Australians celebrate Christmas with some blue ocean spirit and a Christmas luncheon, while Santa Claus is depicted with an “akubra” hat, summer outfit and sledge, pulled by kangaroos. Gifts are placed in textile bags usually hung above the fireplace, as the tradition continues on even in the absence of a burning fire.

People in New Zealand sing carols in the parks and arrange “Christmas barbeque”; the pine tree is replaced by the Pohutukawa tree, named “New Zealand Christmas tree” – always in blossom in late December. A sky of thousands of lights is seen on windows, fences and roofs.

Photo: mattsheppard

Photo: the-lees
Pōhutukawa tree, New Zealand

Christmas is a special holiday in the USA and on the Saturday after Thanksgiving day, Santa Claus announces the start of the holiday season. Kids hang socks over the fireplace, which are full with sweets and small toys in the Christmas morning.
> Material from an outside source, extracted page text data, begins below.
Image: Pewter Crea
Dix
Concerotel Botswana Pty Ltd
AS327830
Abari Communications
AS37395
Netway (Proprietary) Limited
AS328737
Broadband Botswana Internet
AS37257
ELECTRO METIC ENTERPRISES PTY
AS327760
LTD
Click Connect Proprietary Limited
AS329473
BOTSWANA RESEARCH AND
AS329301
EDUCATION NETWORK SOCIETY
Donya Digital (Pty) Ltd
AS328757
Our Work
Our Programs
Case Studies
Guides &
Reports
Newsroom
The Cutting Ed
In many Canadian homes people prepare a Christmas tree, a mantle and a manger. When the midnight mass is over, they spend the night with their families.

Photo: preciouskhyatt

In Ireland, Christmas has a special religious importance and is the longest celebrated holiday in the country – from 24th of December till 6th of January.

Photo: topgold

Georgia celebrates its Christmas on 7th of January; holiday masses and festive processions are a part of the tradition. Kids participate by giving away sweets to the elders they meet. Georgian Santa Claus has the name of Tovlis Papa.

Armenian Christmas comes on January 6th. The Christmas tree, called tonatsar, can either be genuine or artificial. Santa Claus is always attending under the name of Dzmer papik.

The Ukrainian people have their “Holy supper” and the table is usually decorated with an embroidered tablecloth with themes picturing the Bethlehem manger and a head of wheat in a vase. Carols are sung and while everyone is having dinner – “angels” leave presents under the Christmas tree.

Photo: krisdecurtis

Hungarians decorate their Christmas trees and wrap presents up on 24th, but Santa has nothing to do with that holiday. He (St. Nicolas, the prototype of Santa Claus) has already given his presents away on the 6th of December – he uses neither sledge nor enters houses through chimneys and he is accompanied by his servant Krampusz (known also in Austria, Slovenia and Croatia).

Christmas in Poland begins as a day for fasting and ends with celebrations straight after the first star appears in the sky. The opening of the gifts follows – they are presented by Swiety Mikolaj. Polish people attach greater importance to the home decoration and the holiday dinner than the gifts themselves. Close friends and relatives get together.